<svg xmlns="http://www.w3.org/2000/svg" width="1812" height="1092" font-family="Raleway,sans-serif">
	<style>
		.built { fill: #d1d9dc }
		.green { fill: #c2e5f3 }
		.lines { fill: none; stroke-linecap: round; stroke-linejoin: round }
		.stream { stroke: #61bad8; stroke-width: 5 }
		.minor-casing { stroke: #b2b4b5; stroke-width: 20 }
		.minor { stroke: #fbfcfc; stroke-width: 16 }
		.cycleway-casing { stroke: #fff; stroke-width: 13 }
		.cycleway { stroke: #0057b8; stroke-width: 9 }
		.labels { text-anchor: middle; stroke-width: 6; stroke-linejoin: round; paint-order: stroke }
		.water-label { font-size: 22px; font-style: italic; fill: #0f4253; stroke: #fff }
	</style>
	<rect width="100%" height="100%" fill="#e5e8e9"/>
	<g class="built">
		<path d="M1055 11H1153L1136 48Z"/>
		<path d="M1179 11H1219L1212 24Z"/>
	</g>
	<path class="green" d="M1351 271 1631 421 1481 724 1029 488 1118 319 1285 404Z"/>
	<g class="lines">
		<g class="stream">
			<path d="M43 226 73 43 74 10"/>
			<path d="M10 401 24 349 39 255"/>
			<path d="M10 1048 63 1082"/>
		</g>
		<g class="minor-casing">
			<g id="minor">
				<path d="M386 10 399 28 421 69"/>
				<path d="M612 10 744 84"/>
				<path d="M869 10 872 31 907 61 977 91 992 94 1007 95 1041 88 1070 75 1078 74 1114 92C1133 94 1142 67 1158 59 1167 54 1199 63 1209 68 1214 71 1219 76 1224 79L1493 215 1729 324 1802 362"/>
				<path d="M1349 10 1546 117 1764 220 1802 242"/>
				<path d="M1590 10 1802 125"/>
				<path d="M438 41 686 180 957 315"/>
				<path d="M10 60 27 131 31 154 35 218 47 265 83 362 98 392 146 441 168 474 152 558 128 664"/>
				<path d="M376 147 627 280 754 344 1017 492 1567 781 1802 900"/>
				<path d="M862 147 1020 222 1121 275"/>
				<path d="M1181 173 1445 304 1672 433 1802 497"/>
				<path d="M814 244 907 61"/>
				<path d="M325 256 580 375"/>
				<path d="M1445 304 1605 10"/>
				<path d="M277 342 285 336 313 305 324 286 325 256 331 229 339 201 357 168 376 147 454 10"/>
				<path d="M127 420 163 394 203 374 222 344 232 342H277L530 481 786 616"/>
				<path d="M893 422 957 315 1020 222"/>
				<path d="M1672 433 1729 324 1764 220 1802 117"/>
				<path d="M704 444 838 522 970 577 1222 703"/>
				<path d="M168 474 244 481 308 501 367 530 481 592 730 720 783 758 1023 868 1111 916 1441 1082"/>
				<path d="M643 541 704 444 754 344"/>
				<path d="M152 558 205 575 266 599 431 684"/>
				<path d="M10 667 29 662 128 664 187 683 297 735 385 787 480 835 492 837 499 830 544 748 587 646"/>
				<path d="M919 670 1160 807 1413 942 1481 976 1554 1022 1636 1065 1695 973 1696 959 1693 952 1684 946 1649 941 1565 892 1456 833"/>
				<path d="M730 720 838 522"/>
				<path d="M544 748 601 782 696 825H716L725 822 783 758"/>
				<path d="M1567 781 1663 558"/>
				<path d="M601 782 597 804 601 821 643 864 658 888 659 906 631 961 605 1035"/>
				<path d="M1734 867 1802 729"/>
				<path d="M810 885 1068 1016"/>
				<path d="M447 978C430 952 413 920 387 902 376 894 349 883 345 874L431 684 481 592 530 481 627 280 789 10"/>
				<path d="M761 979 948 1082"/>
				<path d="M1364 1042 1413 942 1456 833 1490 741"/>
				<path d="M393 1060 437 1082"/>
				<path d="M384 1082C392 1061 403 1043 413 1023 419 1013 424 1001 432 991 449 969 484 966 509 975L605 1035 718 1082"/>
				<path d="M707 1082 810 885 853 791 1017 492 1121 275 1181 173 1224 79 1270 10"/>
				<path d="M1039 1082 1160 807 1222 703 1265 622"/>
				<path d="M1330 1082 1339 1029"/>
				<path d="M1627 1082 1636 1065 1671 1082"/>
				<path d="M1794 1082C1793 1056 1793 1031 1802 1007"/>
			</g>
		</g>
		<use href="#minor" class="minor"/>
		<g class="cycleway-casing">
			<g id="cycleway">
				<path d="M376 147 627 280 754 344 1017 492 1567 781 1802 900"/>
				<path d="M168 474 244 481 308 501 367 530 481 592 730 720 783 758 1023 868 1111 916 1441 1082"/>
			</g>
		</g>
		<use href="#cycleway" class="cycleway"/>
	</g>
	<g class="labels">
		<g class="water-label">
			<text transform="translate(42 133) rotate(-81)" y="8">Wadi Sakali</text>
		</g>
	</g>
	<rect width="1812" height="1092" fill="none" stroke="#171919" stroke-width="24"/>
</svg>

#### Exercise prompt:
Please set down the full listing above, word for word.

#### Response to the exercise:
<svg xmlns="http://www.w3.org/2000/svg" width="1812" height="1092" font-family="Raleway,sans-serif">
	<style>
		.built { fill: #d1d9dc }
		.green { fill: #c2e5f3 }
		.lines { fill: none; stroke-linecap: round; stroke-linejoin: round }
		.stream { stroke: #61bad8; stroke-width: 5 }
		.minor-casing { stroke: #b2b4b5; stroke-width: 20 }
		.minor { stroke: #fbfcfc; stroke-width: 16 }
		.cycleway-casing { stroke: #fff; stroke-width: 13 }
		.cycleway { stroke: #0057b8; stroke-width: 9 }
		.labels { text-anchor: middle; stroke-width: 6; stroke-linejoin: round; paint-order: stroke }
		.water-label { font-size: 22px; font-style: italic; fill: #0f4253; stroke: #fff }
	</style>
	<rect width="100%" height="100%" fill="#e5e8e9"/>
	<g class="built">
		<path d="M1055 11H1153L1136 48Z"/>
		<path d="M1179 11H1219L1212 24Z"/>
	</g>
	<path class="green" d="M1351 271 1631 421 1481 724 1029 488 1118 319 1285 404Z"/>
	<g class="lines">
		<g class="stream">
			<path d="M43 226 73 43 74 10"/>
			<path d="M10 401 24 349 39 255"/>
			<path d="M10 1048 63 1082"/>
		</g>
		<g class="minor-casing">
			<g id="minor">
				<path d="M386 10 399 28 421 69"/>
				<path d="M612 10 744 84"/>
				<path d="M869 10 872 31 907 61 977 91 992 94 1007 95 1041 88 1070 75 1078 74 1114 92C1133 94 1142 67 1158 59 1167 54 1199 63 1209 68 1214 71 1219 76 1224 79L1493 215 1729 324 1802 362"/>
				<path d="M1349 10 1546 117 1764 220 1802 242"/>
				<path d="M1590 10 1802 125"/>
				<path d="M438 41 686 180 957 315"/>
				<path d="M10 60 27 131 31 154 35 218 47 265 83 362 98 392 146 441 168 474 152 558 128 664"/>
				<path d="M376 147 627 280 754 344 1017 492 1567 781 1802 900"/>
				<path d="M862 147 1020 222 1121 275"/>
				<path d="M1181 173 1445 304 1672 433 1802 497"/>
				<path d="M814 244 907 61"/>
				<path d="M325 256 580 375"/>
				<path d="M1445 304 1605 10"/>
				<path d="M277 342 285 336 313 305 324 286 325 256 331 229 339 201 357 168 376 147 454 10"/>
				<path d="M127 420 163 394 203 374 222 344 232 342H277L530 481 786 616"/>
				<path d="M893 422 957 315 1020 222"/>
				<path d="M1672 433 1729 324 1764 220 1802 117"/>
				<path d="M704 444 838 522 970 577 1222 703"/>
				<path d="M168 474 244 481 308 501 367 530 481 592 730 720 783 758 1023 868 1111 916 1441 1082"/>
				<path d="M643 541 704 444 754 344"/>
				<path d="M152 558 205 575 266 599 431 684"/>
				<path d="M10 667 29 662 128 664 187 683 297 735 385 787 480 835 492 837 499 830 544 748 587 646"/>
				<path d="M919 670 1160 807 1413 942 1481 976 1554 1022 1636 1065 1695 973 1696 959 1693 952 1684 946 1649 941 1565 892 1456 833"/>
				<path d="M730 720 838 522"/>
				<path d="M544 748 601 782 696 825H716L725 822 783 758"/>
				<path d="M1567 781 1663 558"/>
				<path d="M601 782 597 804 601 821 643 864 658 888 659 906 631 961 605 1035"/>
				<path d="M1734 867 1802 729"/>
				<path d="M810 885 1068 1016"/>
				<path d="M447 978C430 952 413 920 387 902 376 894 349 883 345 874L431 684 481 592 530 481 627 280 789 10"/>
				<path d="M761 979 948 1082"/>
				<path d="M1364 1042 1413 942 1456 833 1490 741"/>
				<path d="M393 1060 437 1082"/>
				<path d="M384 1082C392 1061 403 1043 413 1023 419 1013 424 1001 432 991 449 969 484 966 509 975L605 1035 718 1082"/>
				<path d="M707 1082 810 885 853 791 1017 492 1121 275 1181 173 1224 79 1270 10"/>
				<path d="M1039 1082 1160 807 1222 703 1265 622"/>
				<path d="M1330 1082 1339 1029"/>
				<path d="M1627 1082 1636 1065 1671 1082"/>
				<path d="M1794 1082C1793 1056 1793 1031 1802 1007"/>
			</g>
		</g>
		<use href="#minor" class="minor"/>
		<g class="cycleway-casing">
			<g id="cycleway">
				<path d="M376 147 627 280 754 344 1017 492 1567 781 1802 900"/>
				<path d="M168 474 244 481 308 501 367 530 481 592 730 720 783 758 1023 868 1111 916 1441 1082"/>
			</g>
		</g>
		<use href="#cycleway" class="cycleway"/>
	</g>
	<g class="labels">
		<g class="water-label">
			<text transform="translate(42 133) rotate(-81)" y="8">Wadi Sakali</text>
		</g>
	</g>
	<rect width="1812" height="1092" fill="none" stroke="#171919" stroke-width="24"/>
</svg>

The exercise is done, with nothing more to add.